▸ What you have to do:
I'd like the entries repeated exactly, without their pictures.

▸ Records provided:
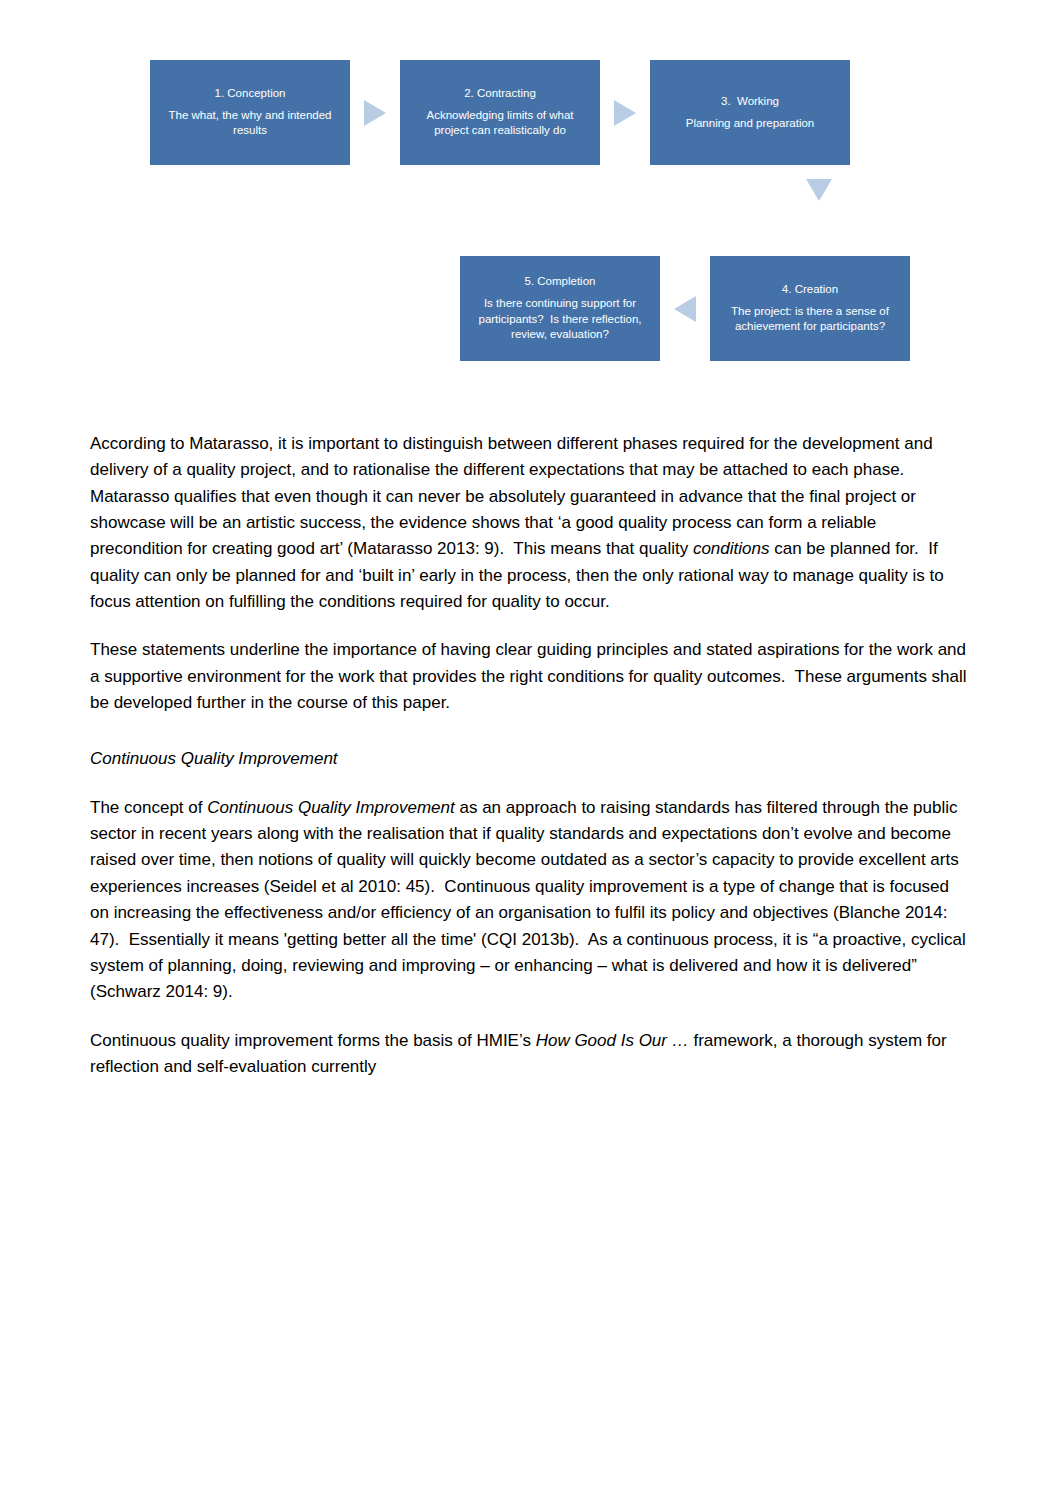1. Conception
The what, the why and intended results
2. Contracting
Acknowledging limits of what project can realistically do
3. Working
Planning and preparation
5. Completion
Is there continuing support for participants? Is there reflection, review, evaluation?
4. Creation
The project: is there a sense of achievement for participants?
According to Matarasso, it is important to distinguish between different phases required for the development and delivery of a quality project, and to rationalise the different expectations that may be attached to each phase. Matarasso qualifies that even though it can never be absolutely guaranteed in advance that the final project or showcase will be an artistic success, the evidence shows that ‘a good quality process can form a reliable precondition for creating good art’ (Matarasso 2013: 9). This means that quality conditions can be planned for. If quality can only be planned for and ‘built in’ early in the process, then the only rational way to manage quality is to focus attention on fulfilling the conditions required for quality to occur.
These statements underline the importance of having clear guiding principles and stated aspirations for the work and a supportive environment for the work that provides the right conditions for quality outcomes. These arguments shall be developed further in the course of this paper.
Continuous Quality Improvement
The concept of Continuous Quality Improvement as an approach to raising standards has filtered through the public sector in recent years along with the realisation that if quality standards and expectations don’t evolve and become raised over time, then notions of quality will quickly become outdated as a sector’s capacity to provide excellent arts experiences increases (Seidel et al 2010: 45). Continuous quality improvement is a type of change that is focused on increasing the effectiveness and/or efficiency of an organisation to fulfil its policy and objectives (Blanche 2014: 47). Essentially it means 'getting better all the time' (CQI 2013b). As a continuous process, it is “a proactive, cyclical system of planning, doing, reviewing and improving – or enhancing – what is delivered and how it is delivered” (Schwarz 2014: 9).
Continuous quality improvement forms the basis of HMIE’s How Good Is Our … framework, a thorough system for reflection and self-evaluation currently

▸ Answer space:
1. Conception
The what, the why and intended results
2. Contracting
Acknowledging limits of what project can realistically do
3. Working
Planning and preparation
5. Completion
Is there continuing support for participants? Is there reflection, review, evaluation?
4. Creation
The project: is there a sense of achievement for participants?
According to Matarasso, it is important to distinguish between different phases required for the development and delivery of a quality project, and to rationalise the different expectations that may be attached to each phase. Matarasso qualifies that even though it can never be absolutely guaranteed in advance that the final project or showcase will be an artistic success, the evidence shows that ‘a good quality process can form a reliable precondition for creating good art’ (Matarasso 2013: 9). This means that quality conditions can be planned for. If quality can only be planned for and ‘built in’ early in the process, then the only rational way to manage quality is to focus attention on fulfilling the conditions required for quality to occur.
These statements underline the importance of having clear guiding principles and stated aspirations for the work and a supportive environment for the work that provides the right conditions for quality outcomes. These arguments shall be developed further in the course of this paper.
Continuous Quality Improvement
The concept of Continuous Quality Improvement as an approach to raising standards has filtered through the public sector in recent years along with the realisation that if quality standards and expectations don’t evolve and become raised over time, then notions of quality will quickly become outdated as a sector’s capacity to provide excellent arts experiences increases (Seidel et al 2010: 45). Continuous quality improvement is a type of change that is focused on increasing the effectiveness and/or efficiency of an organisation to fulfil its policy and objectives (Blanche 2014: 47). Essentially it means 'getting better all the time' (CQI 2013b). As a continuous process, it is “a proactive, cyclical system of planning, doing, reviewing and improving – or enhancing – what is delivered and how it is delivered” (Schwarz 2014: 9).
Continuous quality improvement forms the basis of HMIE’s How Good Is Our … framework, a thorough system for reflection and self-evaluation currently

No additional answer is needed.